BACKGROUND: Polydactyly is a prevalent limb deformity with an autosomal dominant inheritance pattern, manifesting in both syndromic and nonsyndromic forms. It exhibits significant etiological and clinical diversity. This study aims to identify the pathogenic cause in two patients with sub-PHS (sub-Pallister-Hall Syndrome) and PAP (postaxial polydactyly), respectively, from two Chinese pedigrees. METHODS: Exome sequencing was performed on patients to screen for potential pathogenic variants. Subsequently, these variants were validated by Sanger sequencing.
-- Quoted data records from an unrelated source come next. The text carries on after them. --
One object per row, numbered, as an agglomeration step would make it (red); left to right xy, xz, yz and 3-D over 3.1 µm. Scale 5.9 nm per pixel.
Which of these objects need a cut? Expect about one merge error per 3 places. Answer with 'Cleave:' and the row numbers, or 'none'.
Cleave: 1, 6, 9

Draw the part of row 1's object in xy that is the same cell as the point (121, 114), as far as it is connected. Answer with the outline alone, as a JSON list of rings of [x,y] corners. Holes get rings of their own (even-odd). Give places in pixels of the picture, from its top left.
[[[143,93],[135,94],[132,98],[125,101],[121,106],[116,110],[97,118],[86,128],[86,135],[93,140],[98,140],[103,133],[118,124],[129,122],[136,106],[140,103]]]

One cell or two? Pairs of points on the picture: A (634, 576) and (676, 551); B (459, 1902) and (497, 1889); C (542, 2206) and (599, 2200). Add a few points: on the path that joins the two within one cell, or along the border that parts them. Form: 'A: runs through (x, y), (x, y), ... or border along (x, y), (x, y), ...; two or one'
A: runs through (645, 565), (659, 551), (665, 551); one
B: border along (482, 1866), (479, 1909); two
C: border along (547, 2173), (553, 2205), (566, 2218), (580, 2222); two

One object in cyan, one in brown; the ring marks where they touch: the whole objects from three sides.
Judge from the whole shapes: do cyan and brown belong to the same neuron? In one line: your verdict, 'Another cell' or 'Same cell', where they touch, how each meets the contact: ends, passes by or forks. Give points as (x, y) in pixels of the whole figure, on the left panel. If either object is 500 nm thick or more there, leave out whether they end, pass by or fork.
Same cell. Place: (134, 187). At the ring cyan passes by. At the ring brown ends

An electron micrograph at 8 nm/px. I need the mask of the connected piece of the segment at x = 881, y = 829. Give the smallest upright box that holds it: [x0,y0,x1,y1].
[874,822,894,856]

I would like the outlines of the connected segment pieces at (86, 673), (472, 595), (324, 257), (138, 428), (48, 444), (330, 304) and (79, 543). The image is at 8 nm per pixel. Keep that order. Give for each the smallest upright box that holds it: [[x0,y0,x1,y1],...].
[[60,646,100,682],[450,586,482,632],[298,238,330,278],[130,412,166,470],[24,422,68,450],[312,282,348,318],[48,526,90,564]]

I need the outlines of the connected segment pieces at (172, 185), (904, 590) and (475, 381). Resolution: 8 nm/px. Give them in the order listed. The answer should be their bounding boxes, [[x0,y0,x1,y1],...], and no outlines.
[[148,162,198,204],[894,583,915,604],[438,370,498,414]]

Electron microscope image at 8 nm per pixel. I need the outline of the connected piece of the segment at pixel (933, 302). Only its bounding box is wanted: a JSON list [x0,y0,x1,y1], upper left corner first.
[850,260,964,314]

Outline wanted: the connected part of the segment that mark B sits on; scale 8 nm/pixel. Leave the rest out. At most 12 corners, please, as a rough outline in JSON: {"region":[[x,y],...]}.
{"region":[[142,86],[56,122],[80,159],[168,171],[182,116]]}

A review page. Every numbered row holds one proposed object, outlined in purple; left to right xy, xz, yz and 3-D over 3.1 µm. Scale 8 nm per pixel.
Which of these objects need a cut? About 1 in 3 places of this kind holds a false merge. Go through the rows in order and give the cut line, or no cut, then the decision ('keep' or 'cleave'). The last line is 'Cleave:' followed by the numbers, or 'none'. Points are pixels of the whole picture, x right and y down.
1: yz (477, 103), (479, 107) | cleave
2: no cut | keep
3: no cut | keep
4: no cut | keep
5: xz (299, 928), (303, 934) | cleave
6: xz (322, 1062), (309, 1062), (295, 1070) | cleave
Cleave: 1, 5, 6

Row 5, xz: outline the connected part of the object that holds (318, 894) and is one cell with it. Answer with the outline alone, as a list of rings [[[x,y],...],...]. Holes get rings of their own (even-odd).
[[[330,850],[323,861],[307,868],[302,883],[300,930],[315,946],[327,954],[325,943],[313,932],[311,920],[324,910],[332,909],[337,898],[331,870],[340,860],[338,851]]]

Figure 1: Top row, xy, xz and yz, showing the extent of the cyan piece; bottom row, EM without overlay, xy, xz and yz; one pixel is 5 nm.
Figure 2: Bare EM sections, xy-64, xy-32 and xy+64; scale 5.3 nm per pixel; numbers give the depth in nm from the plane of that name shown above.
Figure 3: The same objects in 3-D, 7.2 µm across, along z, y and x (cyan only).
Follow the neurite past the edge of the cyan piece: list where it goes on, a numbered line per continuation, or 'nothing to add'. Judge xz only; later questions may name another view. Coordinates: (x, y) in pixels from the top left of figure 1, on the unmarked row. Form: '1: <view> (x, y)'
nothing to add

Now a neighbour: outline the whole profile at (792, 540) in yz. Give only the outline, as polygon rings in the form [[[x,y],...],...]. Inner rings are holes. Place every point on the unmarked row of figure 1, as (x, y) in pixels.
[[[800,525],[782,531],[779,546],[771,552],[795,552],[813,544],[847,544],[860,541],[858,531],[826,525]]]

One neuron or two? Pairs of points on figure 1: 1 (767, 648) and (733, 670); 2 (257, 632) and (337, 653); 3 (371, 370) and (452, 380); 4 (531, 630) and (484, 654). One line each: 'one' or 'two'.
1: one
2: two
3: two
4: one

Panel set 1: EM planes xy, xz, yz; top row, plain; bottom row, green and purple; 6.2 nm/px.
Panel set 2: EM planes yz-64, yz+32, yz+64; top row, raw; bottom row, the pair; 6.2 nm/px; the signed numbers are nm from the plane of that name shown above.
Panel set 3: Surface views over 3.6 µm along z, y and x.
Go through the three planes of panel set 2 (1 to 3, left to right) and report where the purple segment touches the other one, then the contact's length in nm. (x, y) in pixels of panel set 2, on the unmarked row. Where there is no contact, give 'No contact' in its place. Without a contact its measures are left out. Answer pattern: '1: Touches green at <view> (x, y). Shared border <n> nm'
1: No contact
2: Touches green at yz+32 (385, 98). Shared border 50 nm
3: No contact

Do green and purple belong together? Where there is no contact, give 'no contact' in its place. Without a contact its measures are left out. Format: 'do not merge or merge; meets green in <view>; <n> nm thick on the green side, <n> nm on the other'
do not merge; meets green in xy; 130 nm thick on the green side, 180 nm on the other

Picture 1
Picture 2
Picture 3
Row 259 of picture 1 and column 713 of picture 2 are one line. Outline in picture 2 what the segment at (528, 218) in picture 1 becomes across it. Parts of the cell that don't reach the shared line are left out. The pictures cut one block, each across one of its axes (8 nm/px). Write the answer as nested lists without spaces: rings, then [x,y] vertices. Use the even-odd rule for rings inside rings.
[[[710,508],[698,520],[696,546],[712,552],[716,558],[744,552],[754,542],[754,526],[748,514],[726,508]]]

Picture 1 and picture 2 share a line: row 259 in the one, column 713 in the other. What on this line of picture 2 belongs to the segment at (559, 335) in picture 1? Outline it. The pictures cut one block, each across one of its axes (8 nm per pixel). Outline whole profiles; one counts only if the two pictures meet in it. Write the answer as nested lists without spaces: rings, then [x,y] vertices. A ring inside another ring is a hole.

The c.3342dupC and c.4431dupT mutant plasmids were transfected into HEK293T cells, and the effects of GLI3 mutations on transcription and protein levels were analyzed via qRT-PCR and Western blot. Additionally, Swiss Model was utilized to predict the effects of mutations on protein tertiary structure. RESULTS: The mutations of GLI3 (NM_000168.6: c.3342dupC
p. A1115Rfs*14) (NM_000168.6: c.4431dupT
p. Glu1478Ter) were identified in affected individuals. These mutations were present exclusively in the patients and absent in the healthy individuals. No significant difference in transcription levels between the mutations and wild type was observed. Functional analysis revealed that the truncated variants p. A1115Rfs*14 and p. Glu1478Ter exhibited reduced molecular weight and potential functional impairment due to protein retention. CONCLUSION: The mutations p. A1115Rfs*14 and p. Glu1478Ter in GLI3 may account for sub-PHS and PAP in the two patients, respectively. This finding expands the mutation and phenotype spectrum associated with GLI3, providing valuable insights for the clinical diagnosis of polysyndactyly.